A few nights ago at bedtime, he had a special request for me. "Mom, when I wake up in the morning, do you suppose there might be a little love note from you under my pillow?" he asked. Of course I obliged, and I have every night since then. I usually just write something simple like "Dear Daniel, I hope you have a good day. I love you. Mom." Daniel has been returning the favor, leaving little notes he write himself on our pillows and in our dresser drawers. This morning I found one he wrote to Anya. It said: DEAR ANYA I LOVE U HAVE A GOOD DAY U ARE A GOOD GERLL AND I HOPE THIT U THINGCK THIT U LOVE ME I THINGCK U SHUD LOVE ME ("Dear Anya, I love you. Have a good day. You are a good girl and I hope that you think that you love me. I think you should love me.") My heart melted a little. Also, he needs to learn how to spell "that," "girl" and "think."

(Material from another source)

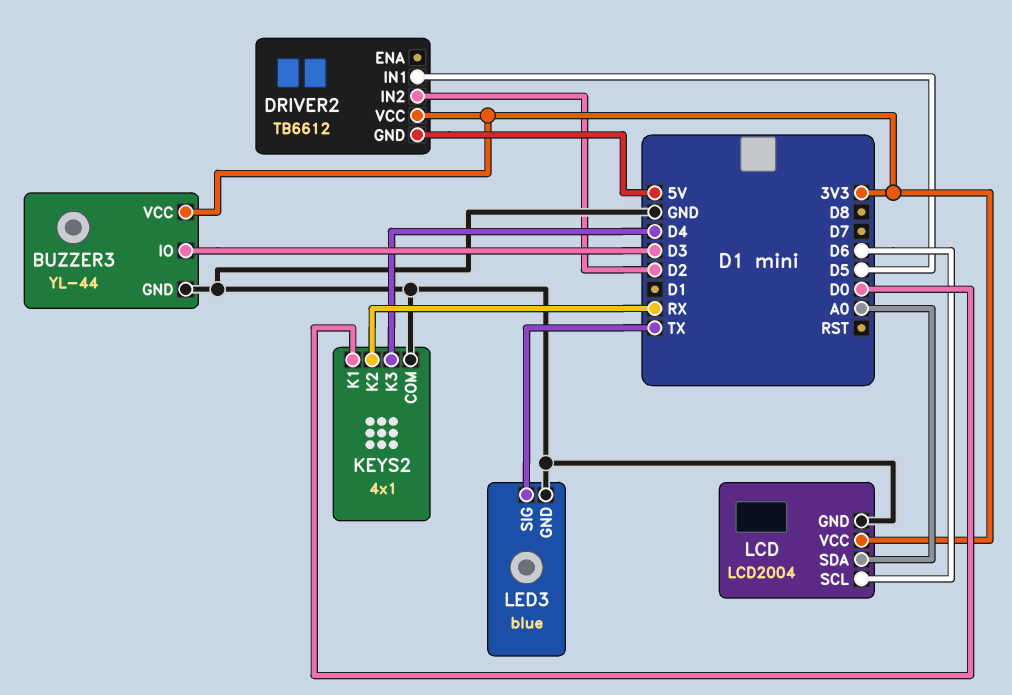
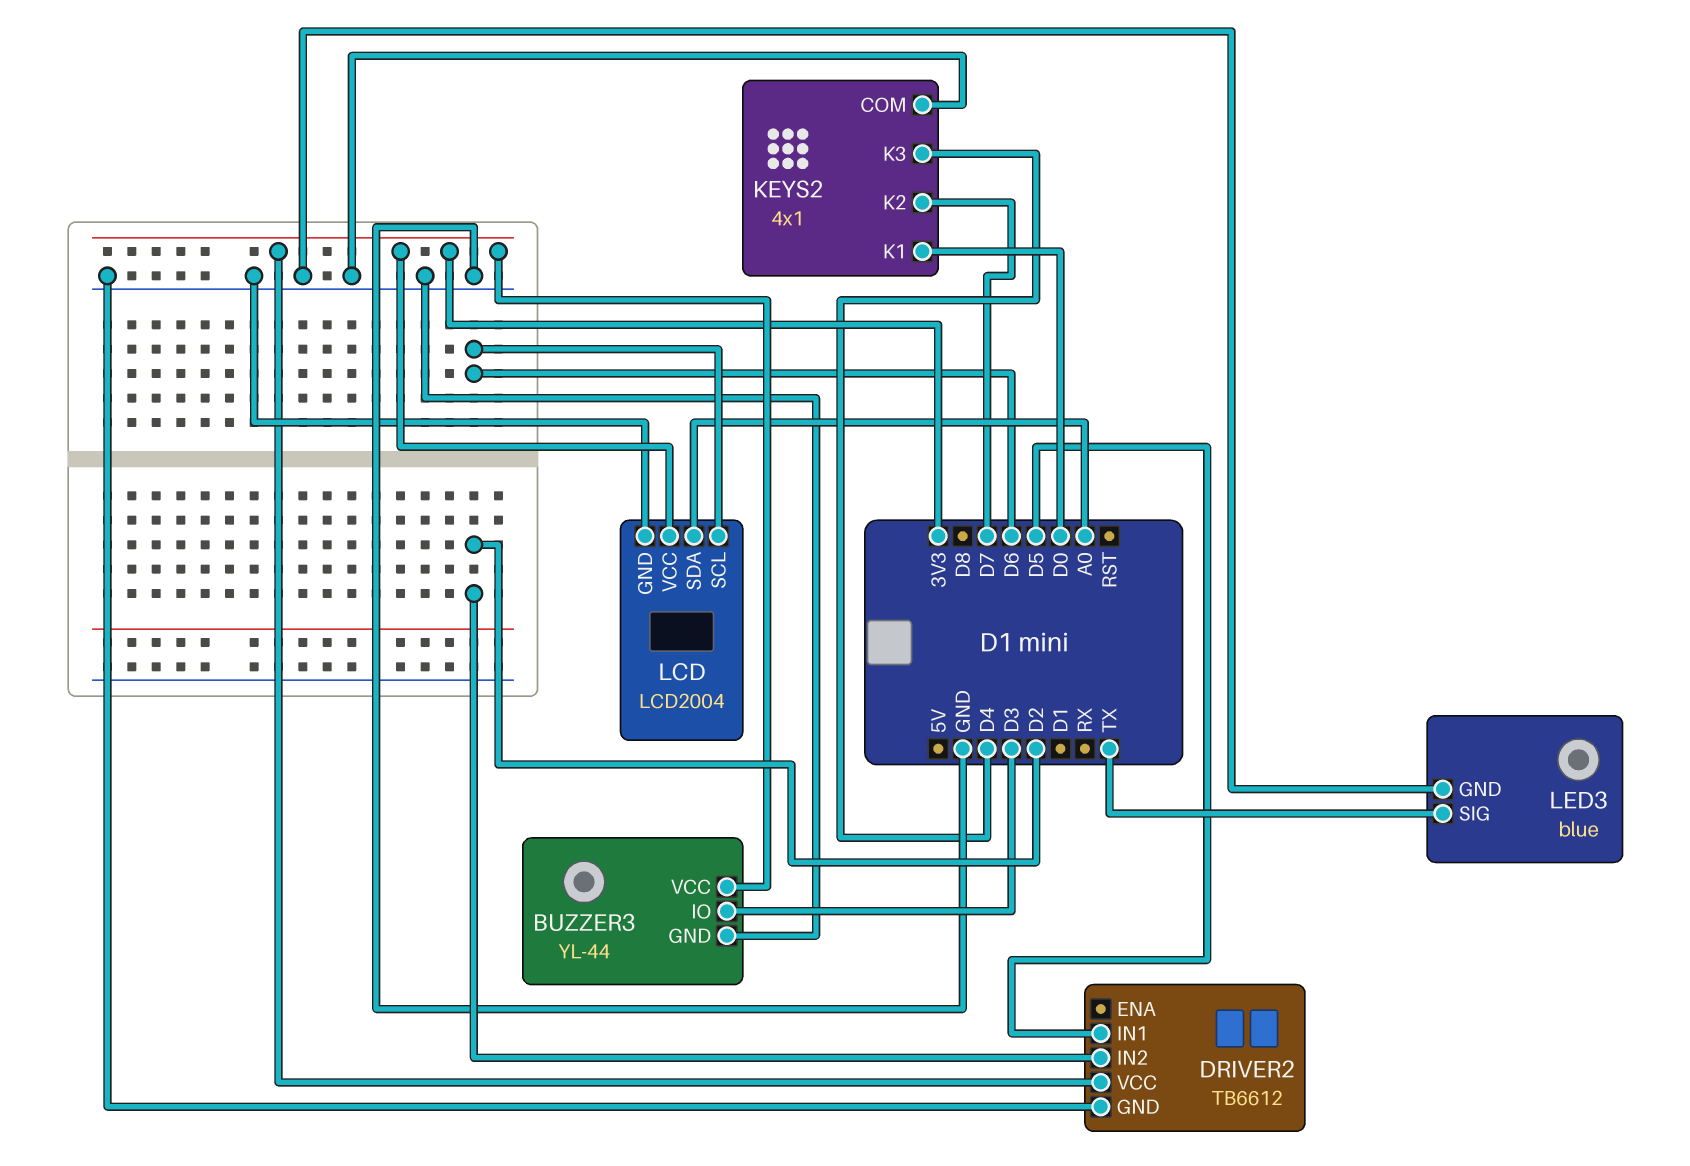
DRIVER2 pin GND: 5V -> GND
KEYS2 pin K2: RX -> D7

That boy is so full of kindness and love, it just spills out of him. I worry sometimes that this translates into naivety, and that more calculating children will take advantage of his generous spirit. I'm talking about bullies. More than once, Daniel has come home and talked about a bully on the playground, an older kid who pushes others off the equipment and gets into trouble. So far, the kindergarteners have not been targets of this behavior, so Daniel speaks as a witness and not as a victim. I tried explaining to him that some kids come from homes where they aren't treated well, where grown-ups aren't nice to them, so they bring their anger and bad behavior to school. It's not an excuse, I said, but it helps explain why bullies act the way they do.
There are some lessons in life we all have to learn one way or another. It's hard knowing that sooner, rather than later, my kid will learn that life is simply unfair for a lot of people out there. He will see suffering, poverty, racism, and just plain bad behavior, and not because he doesn't go to a good school (his school has a very good reputation, and as far as I can tell, its reputation is well-founded), but because this is simply the reality of public schools, even good ones. I wasn't naive enough myself to believe otherwise, but the reality is starting to sink in for me.